What the exercise asks — Copy out every line of the rows below word for word, leaving out the pictures.

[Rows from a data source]
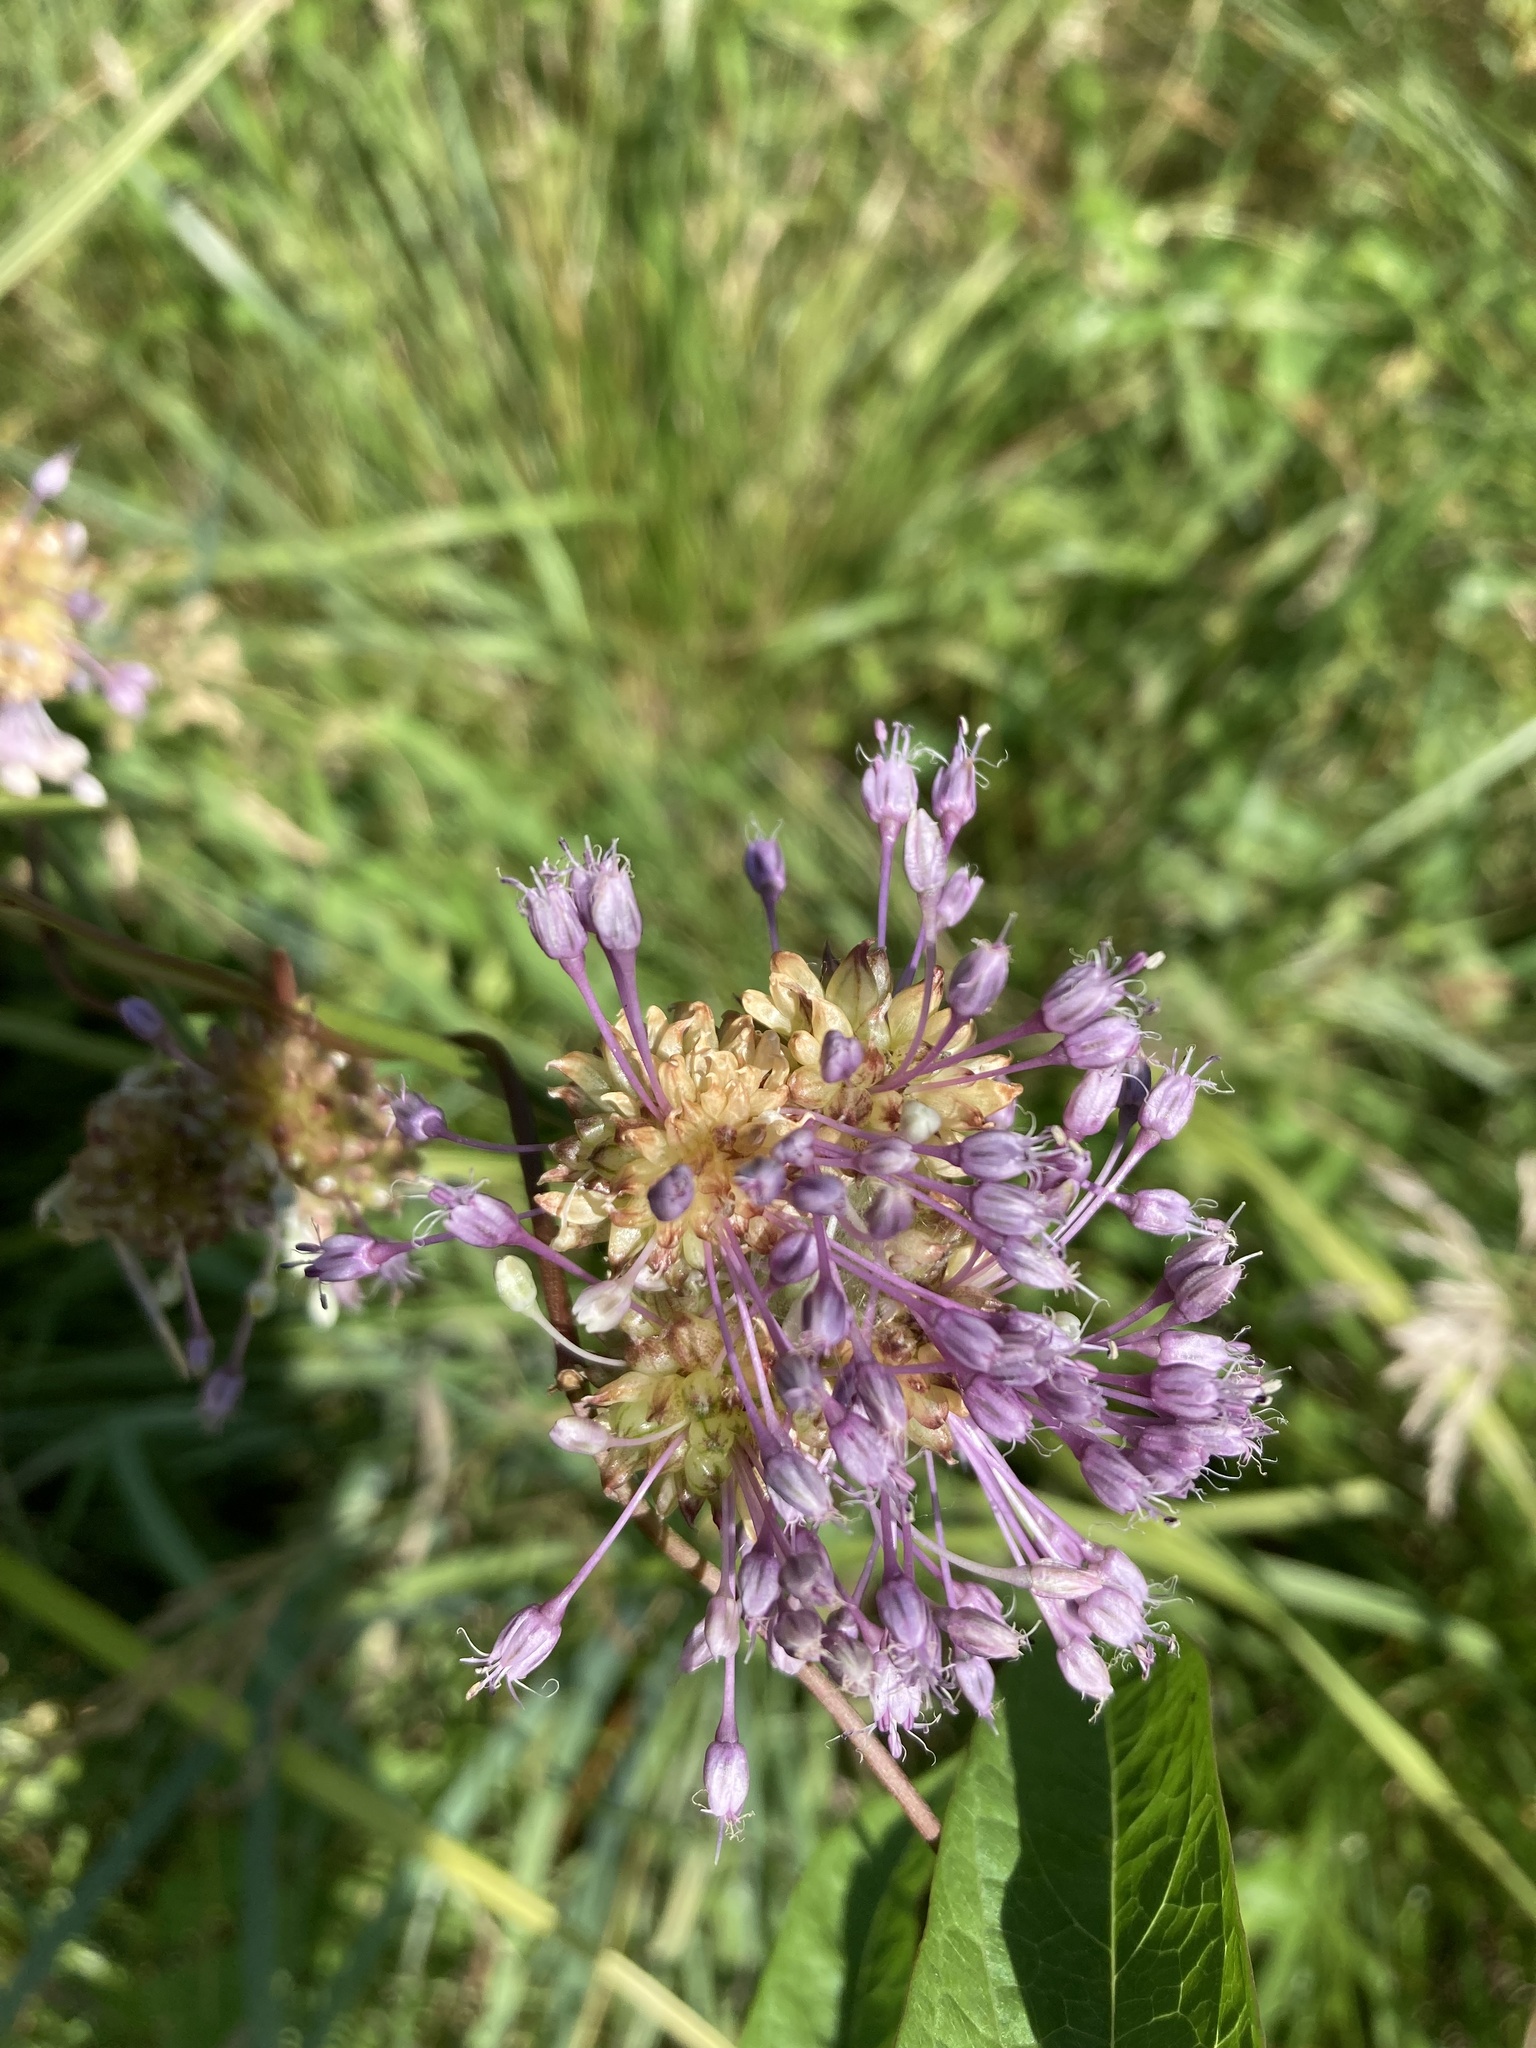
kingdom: Plantae
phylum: Tracheophyta
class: Liliopsida
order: Asparagales
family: Amaryllidaceae
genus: Allium
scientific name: Allium vineale
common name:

Task output —
kingdom: Plantae
phylum: Tracheophyta
class: Liliopsida
order: Asparagales
family: Amaryllidaceae
genus: Allium
scientific name: Allium vineale
common name:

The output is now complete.